*** Begin section ***
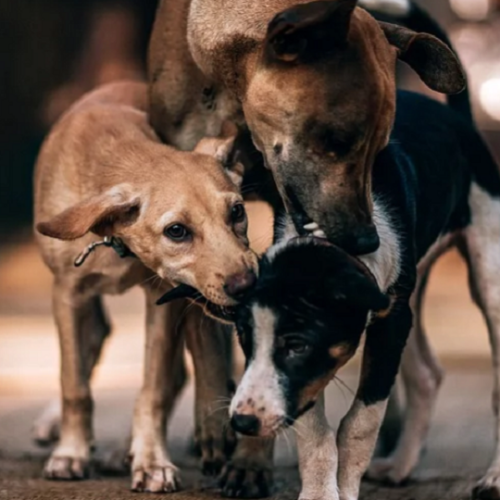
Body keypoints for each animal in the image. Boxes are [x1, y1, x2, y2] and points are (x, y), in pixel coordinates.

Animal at [34, 81, 258, 492]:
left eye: (237, 212)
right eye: (176, 231)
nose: (247, 284)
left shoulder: (163, 297)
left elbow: (152, 390)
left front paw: (151, 460)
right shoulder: (67, 294)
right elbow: (74, 384)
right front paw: (71, 453)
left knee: (174, 375)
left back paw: (126, 450)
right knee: (92, 346)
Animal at [226, 92, 500, 500]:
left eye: (296, 345)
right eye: (245, 339)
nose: (243, 422)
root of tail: (457, 116)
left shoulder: (390, 322)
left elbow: (360, 422)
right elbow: (315, 431)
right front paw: (320, 493)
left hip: (488, 275)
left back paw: (493, 478)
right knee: (426, 375)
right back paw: (401, 465)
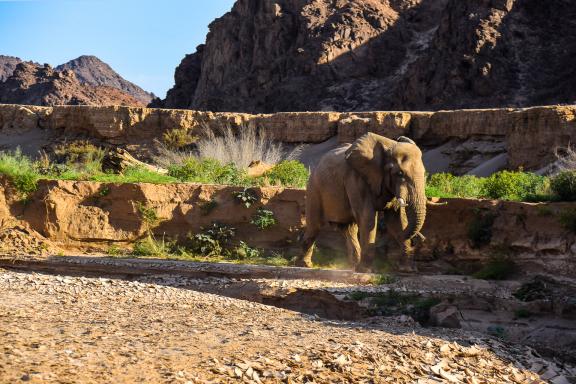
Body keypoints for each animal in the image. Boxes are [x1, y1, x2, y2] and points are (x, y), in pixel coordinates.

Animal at [296, 132, 428, 272]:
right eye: (399, 173)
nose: (422, 238)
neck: (389, 144)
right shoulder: (355, 179)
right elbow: (367, 218)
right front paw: (366, 271)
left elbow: (396, 221)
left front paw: (407, 269)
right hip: (314, 189)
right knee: (314, 226)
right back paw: (305, 265)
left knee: (349, 229)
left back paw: (353, 267)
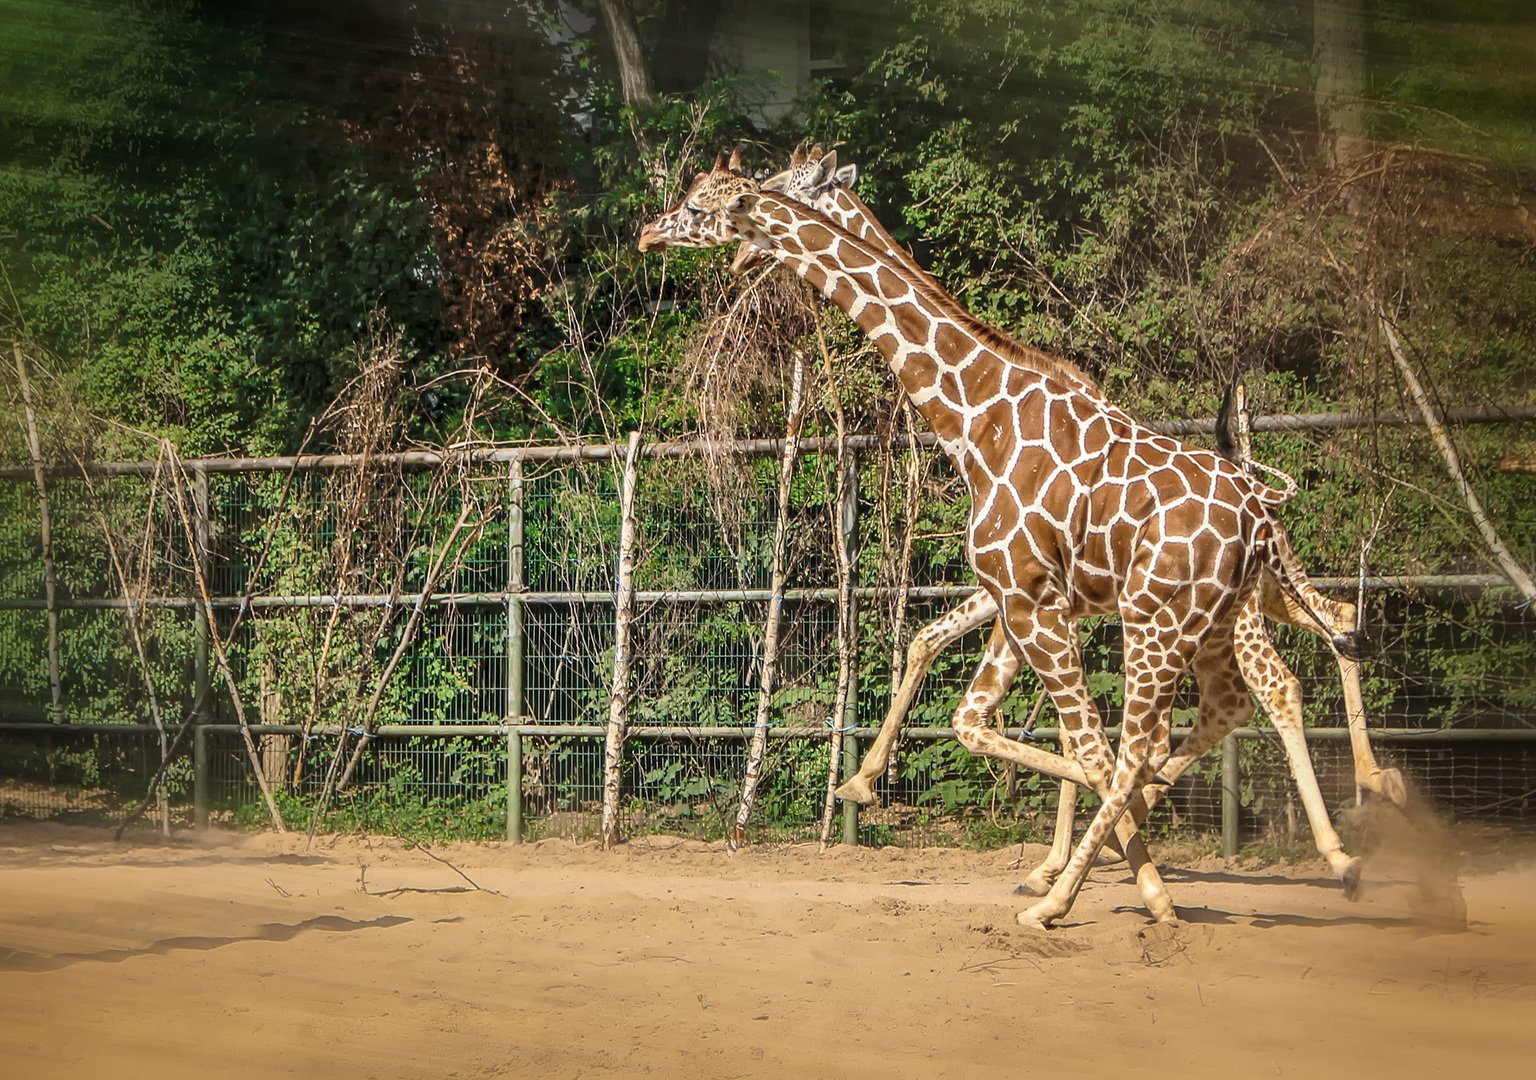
*** End section ***
_Brief_
The records must appear again word for word, though none of their pictures should.

_Solution to the exercise_
Body keypoints for each animal in the image. Boxes are [x1, y1, x2, y2] and points are (x, y), in pixel coordinates.

Animal at [34, 81, 258, 492]:
left eye: (237, 212)
right eye: (176, 231)
nose: (247, 284)
left shoulder: (163, 297)
left elbow: (152, 390)
left front paw: (151, 460)
right shoulder: (67, 294)
right elbow: (74, 384)
right front paw: (71, 453)
left knee: (174, 375)
left back paw: (126, 450)
right knee: (92, 346)
Animal at [226, 92, 500, 500]:
left eye: (296, 345)
right eye: (245, 339)
nose: (243, 422)
root of tail: (457, 116)
left shoulder: (390, 322)
left elbow: (360, 422)
right elbow: (315, 431)
right front paw: (320, 493)
left hip: (488, 275)
left back paw: (493, 478)
right knee: (426, 375)
right back paw: (401, 465)
Body keypoints for each animal in the image. Boxes are [x1, y1, x2, y2] and points are (x, y), in pixel coordinates.

Animal at [296, 132, 428, 272]:
right eye: (399, 173)
nose: (422, 238)
neck: (389, 144)
right shoulder: (355, 179)
right elbow: (367, 218)
right front paw: (366, 271)
left elbow: (396, 221)
left front paw: (407, 269)
right hip: (314, 189)
right knee: (314, 226)
right back paw: (305, 265)
left knee: (349, 229)
left back paw: (353, 267)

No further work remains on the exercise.